Copy out every one of the following lines exactly, character for character.

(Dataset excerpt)
[start]

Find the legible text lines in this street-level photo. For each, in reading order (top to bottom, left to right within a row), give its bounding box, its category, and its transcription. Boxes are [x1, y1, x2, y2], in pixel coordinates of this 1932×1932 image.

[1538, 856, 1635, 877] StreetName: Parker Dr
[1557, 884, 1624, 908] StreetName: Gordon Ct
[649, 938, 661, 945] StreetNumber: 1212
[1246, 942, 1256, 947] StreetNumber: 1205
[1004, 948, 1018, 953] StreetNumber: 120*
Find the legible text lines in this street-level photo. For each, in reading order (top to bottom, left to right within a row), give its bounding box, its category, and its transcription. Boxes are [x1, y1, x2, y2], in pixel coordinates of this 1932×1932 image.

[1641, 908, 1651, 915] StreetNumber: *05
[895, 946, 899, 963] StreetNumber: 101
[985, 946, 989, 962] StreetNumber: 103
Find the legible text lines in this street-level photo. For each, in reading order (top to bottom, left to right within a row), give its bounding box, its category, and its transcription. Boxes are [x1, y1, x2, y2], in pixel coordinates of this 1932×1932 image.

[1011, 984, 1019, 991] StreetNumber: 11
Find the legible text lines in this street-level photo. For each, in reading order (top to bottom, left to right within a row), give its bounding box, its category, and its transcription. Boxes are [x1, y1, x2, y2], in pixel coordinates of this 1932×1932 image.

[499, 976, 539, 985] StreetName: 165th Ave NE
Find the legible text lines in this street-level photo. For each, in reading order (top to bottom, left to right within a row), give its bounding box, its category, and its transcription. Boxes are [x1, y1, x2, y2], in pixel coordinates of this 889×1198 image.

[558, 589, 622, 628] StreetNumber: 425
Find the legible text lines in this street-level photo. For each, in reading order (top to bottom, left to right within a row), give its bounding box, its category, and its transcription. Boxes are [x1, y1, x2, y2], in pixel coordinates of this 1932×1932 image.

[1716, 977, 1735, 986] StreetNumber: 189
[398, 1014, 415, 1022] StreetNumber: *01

[end]

§ **EXERCISE SOLUTION**
Find the legible text lines in this street-level photo. For each, in reading order (top to bottom, left to right within a row), give its bounding box, its category, and its transcription. Boxes are [x1, y1, x2, y2], in pixel coordinates of this 1932×1932 image.

[1538, 856, 1635, 877] StreetName: Parker Dr
[1557, 884, 1624, 908] StreetName: Gordon Ct
[649, 938, 661, 945] StreetNumber: 1212
[1246, 942, 1256, 947] StreetNumber: 1205
[1004, 948, 1018, 953] StreetNumber: 120*
Find the legible text lines in this street-level photo. For each, in reading order (top to bottom, left to right within a row), give its bounding box, its category, and its transcription. Boxes are [x1, y1, x2, y2], in pixel coordinates of this 1932×1932 image.

[1641, 908, 1651, 915] StreetNumber: *05
[895, 946, 899, 963] StreetNumber: 101
[985, 946, 989, 962] StreetNumber: 103
Find the legible text lines in this street-level photo. For each, in reading order (top to bottom, left to right within a row), give its bounding box, its category, and its transcription. Boxes are [x1, y1, x2, y2], in pixel coordinates of this 1932×1932 image.

[1011, 984, 1019, 991] StreetNumber: 11
Find the legible text lines in this street-level photo. For each, in reading order (top to bottom, left to right within a row), give its bounding box, its category, and its transcription. Boxes are [x1, y1, x2, y2], in pixel coordinates of this 1932×1932 image.

[499, 976, 539, 985] StreetName: 165th Ave NE
Find the legible text lines in this street-level photo. For each, in reading order (top to bottom, left to right within a row), give its bounding box, its category, and its transcription. Boxes are [x1, y1, x2, y2], in pixel coordinates of this 889×1198 image.

[558, 589, 622, 628] StreetNumber: 425
Find the legible text lines in this street-level photo. For each, in reading order (top to bottom, left to right within a row), give its bounding box, its category, and its transcription. Boxes are [x1, y1, x2, y2], in pixel coordinates of this 1932×1932 image.

[1716, 977, 1735, 986] StreetNumber: 189
[398, 1014, 415, 1022] StreetNumber: *01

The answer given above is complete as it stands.